The formulation of  “terrorism” in the Criminal Code of Canada Section 83.01 (in force since 2001) is in two parts:  the first lists crimes that were already crimes under international conventions; the second is of violence against people or destruction of property, the destruction having to result in violence against people, also crimes.  The only distinction between these (terrorism) crimes and existing crimes is the motive, the motive being "in whole or in part for a political, religious or ideological purpose, objective or cause.”

And yet, the motive is useless.  Timothy McVeigh undoubtedly had a motive for blowing up a federal building in Oklahoma, but there is no evidence it had any effect on anybody, within the meaning of the Criminal Code of Canada, and I’m sure it was already a crime in Oklahoma to blow up buildings, particularly without warning and with people inside. Also, McVeigh was crazy. Similarly, the planting of bombs on Air India Flight 182 in June 1985, apparently the work of Sikh terrorists in British Columbia (“a Canadian atrocity” as Justice Major put it), must have had some kind of undefined motive (revenge possibly) but the bombing had no political or other effect on Canada, India, Air India, or anybody else (within the meaning of Section 83.01) except that airport security was increased.  It was however a crime at the time, and the guys who did it also crazy.  

Nevertheless, the Indian Army did not invade Surrey, BC, in “self-defence” (like NATO in Afghanistan) to “root out” the source of terrorism in Canada, even though the Canadian government and its agencies incompetently ignored warnings that the bombing was going to happen.  I’m imagining an Indian Bob Gates:  “We’re in British Columbia because we were attacked from British Columbia.” 

I’ll go off on a tangent here to point out that it’s hard to find  the Air India final report, as opposed to Stephen Harper’s propaganda about it, which I speculate is due to Justice Major’s conclusion that the current government (Harper’s)  – as well as previous ones that weren’t Harper’s  – obstructed the work of the commission.  I thought that obstruction of justice was also a crime under the Criminal Code of Canada (Section 139.2). I don’t think this is entirely tangential given that Harper is obsessed with crime and we’re discussing the definition of terrorism as a crime with which the Canadian government is also obsessed, although incoherent about the definition.

Anyway, the only successful terrorist operation I know of was 9/11, in the sense of deliberately causing civilian casualties for a political or military purpose, and having that purpose achieved.  A handful of guys from Saudi Arabia and the Middle East, armed only with primitive weapons, brought down some American icons and lured the USA into land wars in Asia that have bankrupted America financially, morally, and politically.  On the other hand, although 9/11 was obviously criminal (mass murder), it fails to meet the necessary but not sufficient test of “terrorism” for the purposes of Canada’s Criminal Code Section 83.01(b)(i)(B):
“...in whole or in part with the intention of intimidating the public, or a segment of the public, with regard to its security, including its economic security, or compelling a person, a government or a domestic or an international organization to do or to refrain from doing any act, whether the public or the person, government or organization is inside or outside Canada...”

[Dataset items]
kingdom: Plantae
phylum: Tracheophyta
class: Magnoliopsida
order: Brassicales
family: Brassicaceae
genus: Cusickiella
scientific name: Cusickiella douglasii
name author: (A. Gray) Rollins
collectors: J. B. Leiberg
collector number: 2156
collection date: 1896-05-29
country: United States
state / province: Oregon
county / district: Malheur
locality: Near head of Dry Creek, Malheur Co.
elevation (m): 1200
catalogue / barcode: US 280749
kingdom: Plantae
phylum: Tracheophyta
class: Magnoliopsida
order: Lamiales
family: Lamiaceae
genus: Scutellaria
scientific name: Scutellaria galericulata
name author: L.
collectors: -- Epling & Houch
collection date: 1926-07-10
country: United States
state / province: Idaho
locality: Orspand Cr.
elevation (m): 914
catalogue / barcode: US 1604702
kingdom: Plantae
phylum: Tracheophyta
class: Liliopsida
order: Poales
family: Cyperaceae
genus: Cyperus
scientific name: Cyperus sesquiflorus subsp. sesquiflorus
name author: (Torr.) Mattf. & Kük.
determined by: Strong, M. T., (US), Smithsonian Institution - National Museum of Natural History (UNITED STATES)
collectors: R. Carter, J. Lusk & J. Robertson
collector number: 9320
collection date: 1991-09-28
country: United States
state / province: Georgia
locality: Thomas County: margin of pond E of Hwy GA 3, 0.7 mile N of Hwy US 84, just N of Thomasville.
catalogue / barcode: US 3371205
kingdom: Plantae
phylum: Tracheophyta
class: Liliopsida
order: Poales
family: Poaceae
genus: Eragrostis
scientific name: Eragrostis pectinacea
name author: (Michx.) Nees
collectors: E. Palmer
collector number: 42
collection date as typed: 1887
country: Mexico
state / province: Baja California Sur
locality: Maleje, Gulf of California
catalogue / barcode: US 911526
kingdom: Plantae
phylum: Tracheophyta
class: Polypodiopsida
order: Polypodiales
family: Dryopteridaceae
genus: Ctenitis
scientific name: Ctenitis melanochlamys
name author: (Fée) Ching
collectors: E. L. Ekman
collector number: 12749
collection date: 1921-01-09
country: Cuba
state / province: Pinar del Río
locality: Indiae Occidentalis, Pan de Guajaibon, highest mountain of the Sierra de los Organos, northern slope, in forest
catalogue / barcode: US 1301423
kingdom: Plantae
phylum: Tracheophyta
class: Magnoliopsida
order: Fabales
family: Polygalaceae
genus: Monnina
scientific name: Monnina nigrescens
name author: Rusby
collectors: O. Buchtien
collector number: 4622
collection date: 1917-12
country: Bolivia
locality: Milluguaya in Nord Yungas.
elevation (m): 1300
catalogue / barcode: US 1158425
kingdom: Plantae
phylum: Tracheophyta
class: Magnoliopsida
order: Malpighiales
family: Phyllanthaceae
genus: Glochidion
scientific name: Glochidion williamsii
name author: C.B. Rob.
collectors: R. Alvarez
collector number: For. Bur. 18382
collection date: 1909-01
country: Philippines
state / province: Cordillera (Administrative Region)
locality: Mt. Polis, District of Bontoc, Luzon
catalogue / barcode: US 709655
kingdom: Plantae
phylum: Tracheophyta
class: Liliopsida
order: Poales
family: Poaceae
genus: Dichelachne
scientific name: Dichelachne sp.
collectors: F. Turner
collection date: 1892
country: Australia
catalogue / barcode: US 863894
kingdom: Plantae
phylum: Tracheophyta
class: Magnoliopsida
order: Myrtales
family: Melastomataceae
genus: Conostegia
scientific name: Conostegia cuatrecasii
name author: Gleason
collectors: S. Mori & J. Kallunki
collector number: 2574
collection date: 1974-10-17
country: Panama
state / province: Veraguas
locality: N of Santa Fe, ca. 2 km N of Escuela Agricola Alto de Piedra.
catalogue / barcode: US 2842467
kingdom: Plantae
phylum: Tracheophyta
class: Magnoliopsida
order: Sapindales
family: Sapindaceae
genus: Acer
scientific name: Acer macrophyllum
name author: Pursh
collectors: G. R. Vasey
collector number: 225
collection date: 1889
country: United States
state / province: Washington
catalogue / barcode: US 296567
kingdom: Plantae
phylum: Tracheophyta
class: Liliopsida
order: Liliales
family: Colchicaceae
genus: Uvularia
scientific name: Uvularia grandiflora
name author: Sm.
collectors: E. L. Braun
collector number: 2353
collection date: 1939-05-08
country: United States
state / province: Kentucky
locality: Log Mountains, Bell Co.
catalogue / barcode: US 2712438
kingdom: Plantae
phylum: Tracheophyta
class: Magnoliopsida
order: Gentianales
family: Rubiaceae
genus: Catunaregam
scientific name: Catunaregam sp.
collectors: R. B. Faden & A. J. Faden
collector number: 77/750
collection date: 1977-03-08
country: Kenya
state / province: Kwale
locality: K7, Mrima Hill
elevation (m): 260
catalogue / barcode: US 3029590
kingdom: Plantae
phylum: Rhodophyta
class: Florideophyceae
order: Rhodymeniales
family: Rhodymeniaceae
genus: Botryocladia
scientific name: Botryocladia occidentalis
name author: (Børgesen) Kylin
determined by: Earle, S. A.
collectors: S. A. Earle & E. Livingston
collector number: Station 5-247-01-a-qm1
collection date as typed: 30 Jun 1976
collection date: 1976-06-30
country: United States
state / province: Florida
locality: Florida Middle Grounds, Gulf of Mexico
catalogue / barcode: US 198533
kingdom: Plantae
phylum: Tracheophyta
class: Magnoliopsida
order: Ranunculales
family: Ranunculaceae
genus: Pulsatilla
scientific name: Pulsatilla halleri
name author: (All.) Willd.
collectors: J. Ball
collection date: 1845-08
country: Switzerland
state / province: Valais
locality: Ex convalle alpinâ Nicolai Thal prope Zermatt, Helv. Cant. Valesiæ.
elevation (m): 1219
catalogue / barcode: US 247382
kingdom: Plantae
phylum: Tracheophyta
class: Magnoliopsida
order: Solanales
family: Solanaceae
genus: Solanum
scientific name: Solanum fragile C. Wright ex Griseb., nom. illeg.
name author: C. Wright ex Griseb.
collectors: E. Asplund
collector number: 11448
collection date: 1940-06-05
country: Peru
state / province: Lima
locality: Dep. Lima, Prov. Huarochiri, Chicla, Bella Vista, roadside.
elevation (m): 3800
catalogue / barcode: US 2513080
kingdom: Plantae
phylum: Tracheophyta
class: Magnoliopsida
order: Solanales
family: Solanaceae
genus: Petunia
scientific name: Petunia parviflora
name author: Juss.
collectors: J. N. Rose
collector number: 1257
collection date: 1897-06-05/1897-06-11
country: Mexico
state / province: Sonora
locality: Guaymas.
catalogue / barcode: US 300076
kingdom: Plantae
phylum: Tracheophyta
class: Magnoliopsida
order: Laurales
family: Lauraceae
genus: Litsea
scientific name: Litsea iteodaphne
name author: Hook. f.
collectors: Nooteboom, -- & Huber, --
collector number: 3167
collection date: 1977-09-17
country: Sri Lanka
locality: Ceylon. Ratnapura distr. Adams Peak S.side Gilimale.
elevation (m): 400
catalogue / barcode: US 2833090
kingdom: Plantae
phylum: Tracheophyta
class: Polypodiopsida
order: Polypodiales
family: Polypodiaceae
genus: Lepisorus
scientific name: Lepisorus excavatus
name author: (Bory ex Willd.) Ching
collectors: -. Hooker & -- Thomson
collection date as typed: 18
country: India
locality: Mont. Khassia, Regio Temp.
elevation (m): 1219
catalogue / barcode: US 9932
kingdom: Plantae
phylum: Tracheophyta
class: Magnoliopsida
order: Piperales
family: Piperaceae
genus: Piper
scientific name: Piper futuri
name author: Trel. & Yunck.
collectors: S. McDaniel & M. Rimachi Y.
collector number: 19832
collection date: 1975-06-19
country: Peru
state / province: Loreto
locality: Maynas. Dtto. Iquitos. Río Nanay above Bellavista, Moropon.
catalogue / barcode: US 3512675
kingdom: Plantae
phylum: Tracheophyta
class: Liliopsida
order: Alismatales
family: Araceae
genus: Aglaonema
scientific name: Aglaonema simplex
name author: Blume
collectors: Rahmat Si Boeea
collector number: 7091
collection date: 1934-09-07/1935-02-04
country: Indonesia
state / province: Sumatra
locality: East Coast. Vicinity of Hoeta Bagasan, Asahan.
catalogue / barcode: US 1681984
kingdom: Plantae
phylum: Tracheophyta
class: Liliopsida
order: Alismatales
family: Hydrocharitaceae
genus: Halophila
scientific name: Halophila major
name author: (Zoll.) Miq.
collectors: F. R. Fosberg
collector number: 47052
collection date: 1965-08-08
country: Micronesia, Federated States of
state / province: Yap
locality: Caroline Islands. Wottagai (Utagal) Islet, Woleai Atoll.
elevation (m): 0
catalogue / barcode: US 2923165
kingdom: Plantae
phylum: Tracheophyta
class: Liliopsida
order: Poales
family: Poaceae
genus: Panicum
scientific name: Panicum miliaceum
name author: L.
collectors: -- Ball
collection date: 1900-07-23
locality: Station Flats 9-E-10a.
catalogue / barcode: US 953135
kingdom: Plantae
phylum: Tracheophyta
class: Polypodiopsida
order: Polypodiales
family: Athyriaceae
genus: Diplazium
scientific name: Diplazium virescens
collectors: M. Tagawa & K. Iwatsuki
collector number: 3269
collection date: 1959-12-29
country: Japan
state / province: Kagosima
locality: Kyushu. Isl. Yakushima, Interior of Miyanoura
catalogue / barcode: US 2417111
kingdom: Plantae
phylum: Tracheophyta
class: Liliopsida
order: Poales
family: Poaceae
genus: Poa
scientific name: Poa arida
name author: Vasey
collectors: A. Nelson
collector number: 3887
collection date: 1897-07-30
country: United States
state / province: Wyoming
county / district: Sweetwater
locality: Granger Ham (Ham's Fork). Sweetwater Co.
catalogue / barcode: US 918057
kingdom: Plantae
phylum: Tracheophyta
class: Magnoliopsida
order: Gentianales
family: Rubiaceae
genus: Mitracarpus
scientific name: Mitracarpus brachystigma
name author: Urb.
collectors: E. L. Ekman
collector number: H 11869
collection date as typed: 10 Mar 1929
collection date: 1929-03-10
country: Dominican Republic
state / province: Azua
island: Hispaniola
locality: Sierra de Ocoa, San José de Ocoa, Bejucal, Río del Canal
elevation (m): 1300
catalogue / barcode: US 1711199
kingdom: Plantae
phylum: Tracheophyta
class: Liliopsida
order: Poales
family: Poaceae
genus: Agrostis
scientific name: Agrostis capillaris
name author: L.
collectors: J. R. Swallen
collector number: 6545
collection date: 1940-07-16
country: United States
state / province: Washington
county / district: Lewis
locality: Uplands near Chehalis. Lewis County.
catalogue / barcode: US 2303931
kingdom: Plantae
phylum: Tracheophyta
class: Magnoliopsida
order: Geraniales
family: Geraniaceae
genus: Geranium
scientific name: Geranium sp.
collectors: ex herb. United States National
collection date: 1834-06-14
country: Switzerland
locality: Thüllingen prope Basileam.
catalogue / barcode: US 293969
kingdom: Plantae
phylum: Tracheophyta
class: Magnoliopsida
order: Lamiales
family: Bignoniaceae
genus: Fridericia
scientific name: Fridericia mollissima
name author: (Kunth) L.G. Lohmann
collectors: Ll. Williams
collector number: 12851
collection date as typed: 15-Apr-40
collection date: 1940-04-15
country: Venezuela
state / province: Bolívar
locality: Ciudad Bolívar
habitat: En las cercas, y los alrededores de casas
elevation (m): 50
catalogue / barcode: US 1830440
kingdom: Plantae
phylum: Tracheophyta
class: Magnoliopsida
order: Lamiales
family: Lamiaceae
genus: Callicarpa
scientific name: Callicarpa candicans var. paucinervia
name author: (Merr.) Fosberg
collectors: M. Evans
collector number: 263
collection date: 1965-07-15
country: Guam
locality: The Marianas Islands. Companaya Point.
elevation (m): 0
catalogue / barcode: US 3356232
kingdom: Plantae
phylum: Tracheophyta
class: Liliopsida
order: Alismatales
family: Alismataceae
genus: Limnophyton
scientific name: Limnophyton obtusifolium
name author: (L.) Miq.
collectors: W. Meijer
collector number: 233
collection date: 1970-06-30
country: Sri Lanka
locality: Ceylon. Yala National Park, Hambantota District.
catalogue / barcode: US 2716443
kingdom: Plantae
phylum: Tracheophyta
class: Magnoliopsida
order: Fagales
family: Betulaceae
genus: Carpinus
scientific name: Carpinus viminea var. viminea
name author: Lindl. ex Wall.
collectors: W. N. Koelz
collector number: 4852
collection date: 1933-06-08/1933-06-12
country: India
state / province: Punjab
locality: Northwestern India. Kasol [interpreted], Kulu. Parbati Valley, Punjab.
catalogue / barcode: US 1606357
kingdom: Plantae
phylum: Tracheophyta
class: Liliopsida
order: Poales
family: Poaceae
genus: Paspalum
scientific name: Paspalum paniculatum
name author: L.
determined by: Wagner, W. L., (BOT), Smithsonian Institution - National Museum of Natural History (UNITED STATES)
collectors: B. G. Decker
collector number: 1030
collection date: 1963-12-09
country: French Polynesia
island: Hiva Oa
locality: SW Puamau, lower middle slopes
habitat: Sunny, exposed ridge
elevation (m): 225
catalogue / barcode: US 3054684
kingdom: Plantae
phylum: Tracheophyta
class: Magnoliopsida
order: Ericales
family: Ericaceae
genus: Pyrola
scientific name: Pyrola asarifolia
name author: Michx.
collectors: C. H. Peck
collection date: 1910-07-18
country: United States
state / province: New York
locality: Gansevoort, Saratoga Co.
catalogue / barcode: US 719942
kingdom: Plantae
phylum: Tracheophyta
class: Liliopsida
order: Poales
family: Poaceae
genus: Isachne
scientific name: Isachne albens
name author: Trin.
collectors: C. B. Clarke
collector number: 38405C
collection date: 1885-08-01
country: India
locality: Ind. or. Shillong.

PROBLEM DETAILS:
Reproduce word for word the part of the essay on Canada's terrorism definition from "And yet, the" to "it also crazy.". Rely only on the essay on Canada's terrorism definition, not on the lines.

RIGHT ANSWER:
And yet, the motive is useless.  Timothy McVeigh undoubtedly had a motive for blowing up a federal building in Oklahoma, but there is no evidence it had any effect on anybody, within the meaning of the Criminal Code of Canada, and I’m sure it was already a crime in Oklahoma to blow up buildings, particularly without warning and with people inside. Also, McVeigh was crazy. Similarly, the planting of bombs on Air India Flight 182 in June 1985, apparently the work of Sikh terrorists in British Columbia (“a Canadian atrocity” as Justice Major put it), must have had some kind of undefined motive (revenge possibly) but the bombing had no political or other effect on Canada, India, Air India, or anybody else (within the meaning of Section 83.01) except that airport security was increased.  It was however a crime at the time, and the guys who did it also crazy.